Kelly Reichardt Is One of the Best Filmmakers in America, and We Don’t Appreciate Her Enough — NYFF
With “Certain Women,” Reichardt explores the stories of lonely characters on her own terms. It’s not the first time she has pulled that off.
Kelly Reichardt’s films capture a sense of American identity that has lost its way. It began with her debut, “River of Grass” (1994, and newly restored last year), and continues all the way through “Certain Women,” which opens this month. “These characters are all trying to acquire something,” Reichardt said when we spoke at the Sundance Film Festival, where “Certain Women” premiered. “They all want something.”
But for Reichardt’s characters, fulfillment is always just beyond reach.
In “River of Grass,” a young man (Larry Fessenden) crashing at his grandmother’s house ignores the alarm clock in a mostly barren room, adorned only with a tattered American flag. Later, he hits the road with a bored housewife (Lisa Bowman), on the lam for a murder they didn’t commit, pursuing the romanticism of an escape.
-*-
• _Work instruction_: According to the Kelly Reichardt article, at which festival did "Certain Women" premiere? Nothing in the lines that follow relates to this text.
-*-
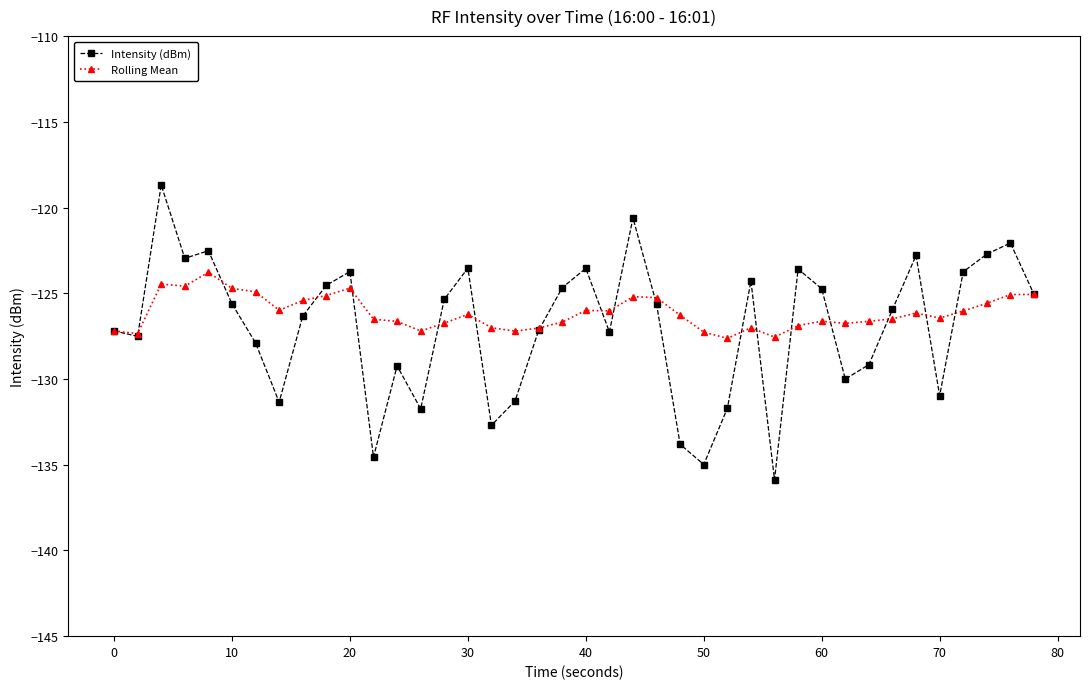

What is the highest value of the Intensity (dBm) series?

-118.7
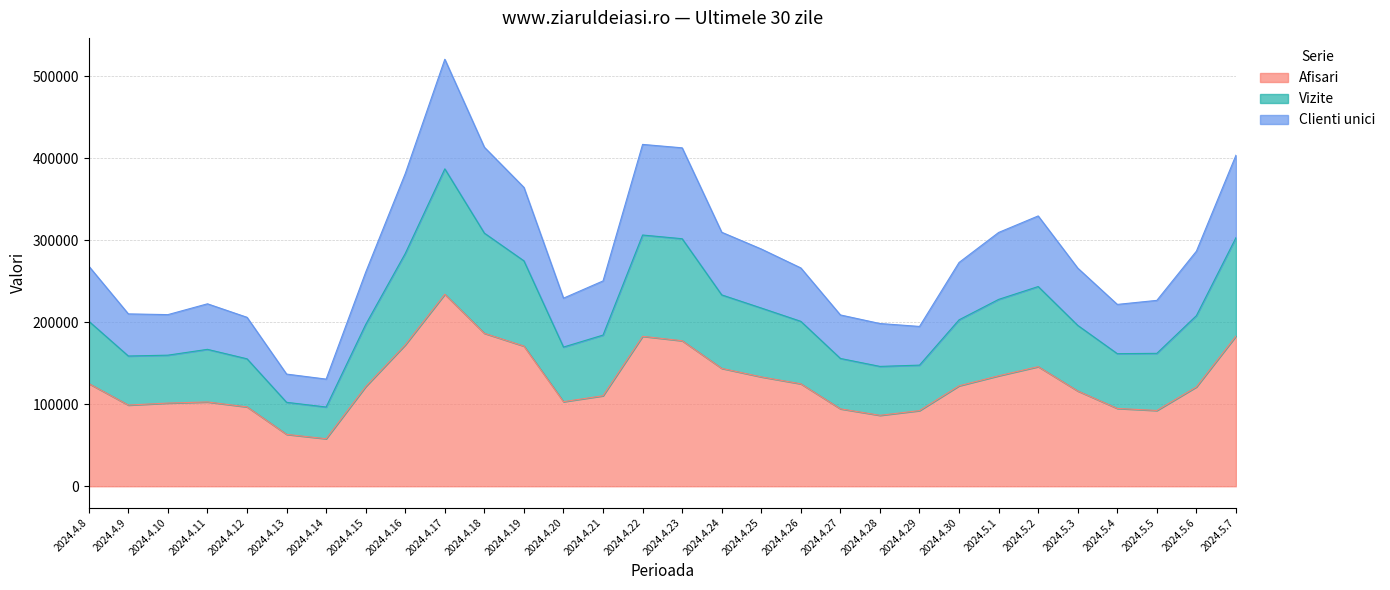

What is the total value across all series at 2024.4.15?

261043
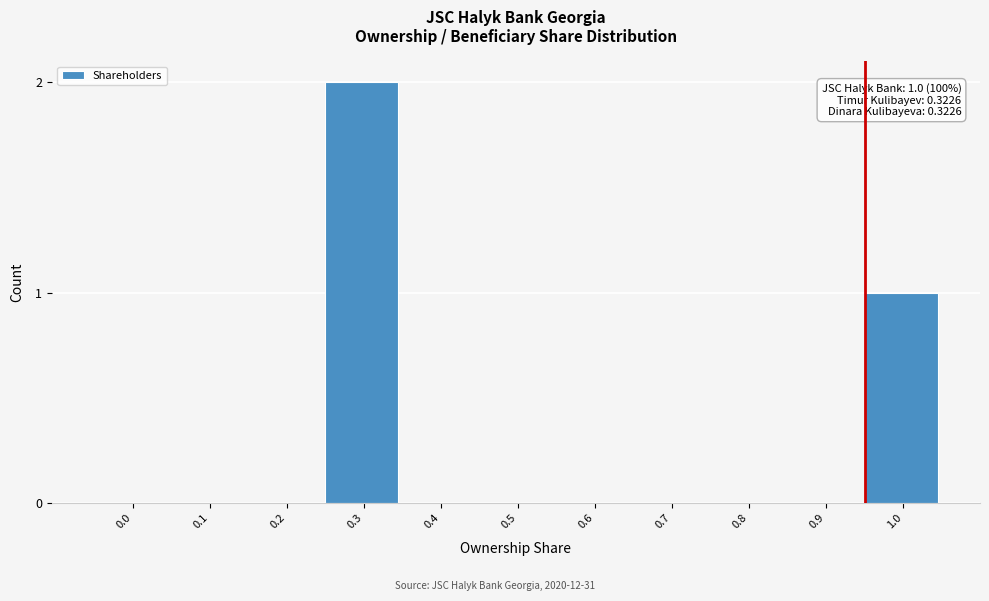

Reading left to right, transcribe all the data shown in this chart.

0.0=0	0.1=0	0.2=0	0.3=2	0.4=0	0.5=0	0.6=0	0.7=0	0.8=0	0.9=0	1.0=1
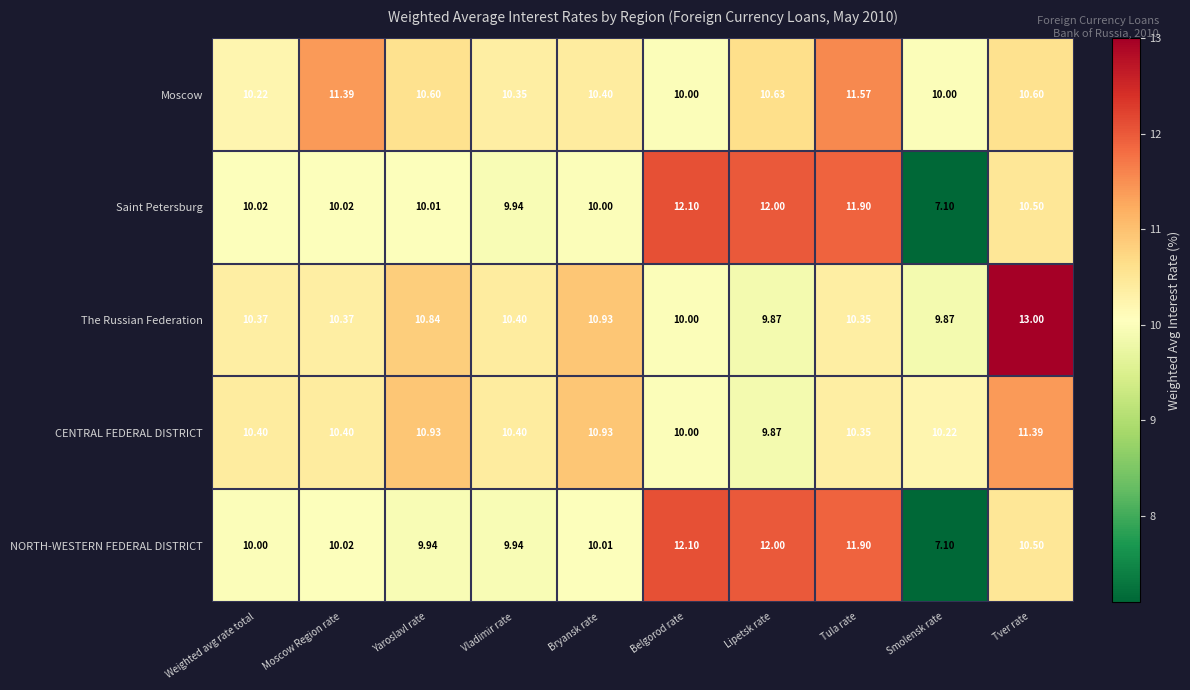

Which series has the largest total across all categories?

The Russian Federation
-*-
• _Answer_: The Sundance Film Festival.